Fully stitched around the edges, I had a hiccup with the 77 stitcher and had to get the book out to reset the needle height. Unlike most machines the needle height is completely adjustable and so can get pushed out of position.

Summary:
These things are a disaster and will go straight into the garbage as soon as I have completed V2 (already in progress) and have learned all I can from them.

I did learn a lot from this exercise and V2 are looking much better.








Sunday, May 18, 2014

Shoe Making: Men's Sandal Development V2

My current obsession is Men,s sandals; I wear them all the time, winter in the house (with socks) summer all the time.I have made several attempts over the last few years and have slowly learned what is different about making a sandal vs. a fully closed shoe.
The primary difference (if you are going to last the sandal) is that the foot does not conform to the shape of the shoe as it does in all other types of closed shoes, it floats within the sandal ; you cannot constrain, constrict, or otherwise conform, the foot inside a sandal.








The Process:

For V2 I started with adjusting the last length to increase the toe room but most importantly I added 0.12" on the sole (because I use a neoprene insole, liner, or sock) and I widened the heel 0.25" per side.This in the normal world of last modifications would be unheard of but we have to remember that a last is a form that makes a good shoe not a sculpture of a foot.



I use leather and skive it, rough up the last, and use Gorilla glue to attach it. This is a time consuming project requiring planning and overnight dry time.
Several things make this process effective:

  1. I use a clamp to hold the thick leather so I can skive it dry (although it could be done wet)
  2. I use Stretch tape to compress the change onto the last while the glue drys
  3. The next day I use a pattern transfer tool to make the two lasts the same

I had a new design in my head so I went directly to tape. The themes that interests me most are sandals that cover the majority of the foot (?) I like the most closed style of sandal for daily use (not around the water) they provide the best comfort and lots of air!



So just to be clear; there are way more parts to coordinate then in a typical closed shoe, but as you will see the final "closed upper" look surprisingly familiar.




Although there are many parts, keeping each strap assembly together for the patterns works better than separating every piece.


Each piece has hem & lasting allowances added and the combined strap patterns end up being the lining patterns, there are fewer lining parts than show side parts.




After several hours of skiving I use 3M 2 sided tape # _______ for both the hem and to attach the linings before sewing. The common complaint about 2 side tape is the affect on the sewing machine needle, it is critical to use the thinnest tape meaning the glue is as physically thin as possible thats why I use the # _____. Also it is not a burden to clean the needle with goo gone once each session and I have had good results with Sew-Ease.


To the shoe maker these completed "closed" uppers look like what we expect, just in a few more parts.


Because parts of the insole are visible thru the openings the edges have to be finished. Also each of the straps that are lasted over the edges require offsets and channels cut into the insole before edge wrapping. 
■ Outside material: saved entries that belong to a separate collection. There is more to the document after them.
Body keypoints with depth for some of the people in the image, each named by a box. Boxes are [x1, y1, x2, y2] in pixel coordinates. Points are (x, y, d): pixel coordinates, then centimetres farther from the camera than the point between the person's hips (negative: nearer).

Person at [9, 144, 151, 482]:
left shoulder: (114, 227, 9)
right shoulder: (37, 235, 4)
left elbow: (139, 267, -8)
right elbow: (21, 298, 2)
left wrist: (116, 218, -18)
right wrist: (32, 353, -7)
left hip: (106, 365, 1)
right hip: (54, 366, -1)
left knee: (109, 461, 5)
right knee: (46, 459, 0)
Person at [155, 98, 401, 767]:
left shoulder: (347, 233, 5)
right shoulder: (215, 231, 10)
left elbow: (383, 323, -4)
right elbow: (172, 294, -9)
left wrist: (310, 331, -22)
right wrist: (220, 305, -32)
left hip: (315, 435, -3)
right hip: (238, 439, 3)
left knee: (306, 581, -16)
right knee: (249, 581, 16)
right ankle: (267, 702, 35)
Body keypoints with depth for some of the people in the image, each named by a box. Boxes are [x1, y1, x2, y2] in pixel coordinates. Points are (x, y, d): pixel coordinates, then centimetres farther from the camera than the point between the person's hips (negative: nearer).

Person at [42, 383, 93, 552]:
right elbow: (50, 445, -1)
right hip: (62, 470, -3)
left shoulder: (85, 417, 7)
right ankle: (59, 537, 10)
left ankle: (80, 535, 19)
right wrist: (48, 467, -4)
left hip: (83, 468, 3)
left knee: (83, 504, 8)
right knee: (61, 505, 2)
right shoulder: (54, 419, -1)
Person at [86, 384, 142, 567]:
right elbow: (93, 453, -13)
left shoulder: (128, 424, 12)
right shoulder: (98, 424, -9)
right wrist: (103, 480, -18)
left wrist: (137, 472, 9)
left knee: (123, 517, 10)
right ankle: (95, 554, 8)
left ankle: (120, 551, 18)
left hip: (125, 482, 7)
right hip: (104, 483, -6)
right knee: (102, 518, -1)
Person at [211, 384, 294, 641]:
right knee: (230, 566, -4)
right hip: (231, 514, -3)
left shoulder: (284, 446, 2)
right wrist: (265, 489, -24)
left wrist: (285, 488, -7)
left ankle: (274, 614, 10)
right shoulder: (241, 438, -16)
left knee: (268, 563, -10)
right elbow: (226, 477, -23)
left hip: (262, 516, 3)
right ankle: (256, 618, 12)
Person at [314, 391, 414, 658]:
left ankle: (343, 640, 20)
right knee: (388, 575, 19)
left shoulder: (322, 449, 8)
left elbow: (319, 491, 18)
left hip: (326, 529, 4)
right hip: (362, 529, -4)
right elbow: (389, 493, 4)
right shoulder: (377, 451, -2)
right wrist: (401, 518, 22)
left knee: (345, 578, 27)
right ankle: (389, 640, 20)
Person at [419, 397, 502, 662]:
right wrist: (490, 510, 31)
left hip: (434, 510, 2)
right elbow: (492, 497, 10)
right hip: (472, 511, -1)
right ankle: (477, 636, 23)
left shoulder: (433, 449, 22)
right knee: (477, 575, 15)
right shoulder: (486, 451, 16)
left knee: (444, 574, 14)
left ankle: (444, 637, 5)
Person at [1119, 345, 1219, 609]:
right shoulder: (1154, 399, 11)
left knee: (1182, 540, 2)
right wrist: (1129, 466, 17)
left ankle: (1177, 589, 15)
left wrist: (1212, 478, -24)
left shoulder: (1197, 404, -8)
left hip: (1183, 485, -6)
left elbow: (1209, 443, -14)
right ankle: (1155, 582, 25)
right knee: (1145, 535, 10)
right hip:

Fully lasted with air stapler.


Stitched all around with the McKay 77 for security.





In order to get a tight fitting ground edge on the Vibram out sole I created an over-sized assembly of one layer 10 oz. one layer of Vibram, and one heel riser. I glued them together and clamped them to the lasts overnight. 





Hard to see but they have been ground to match perfectly and the interesting accident is how the leather peels up as it is ground so you have a lip to cover gaps!





The last step is glue the fitted out-soles to the lasted uppers. Here you can see my patented Best Ever clamping solution; Stretch Tape. Stretch tape is cheap and the amount of evenly distributed pressure that can be applied can only be matched by a machine that I don't figure on getting anytime soon.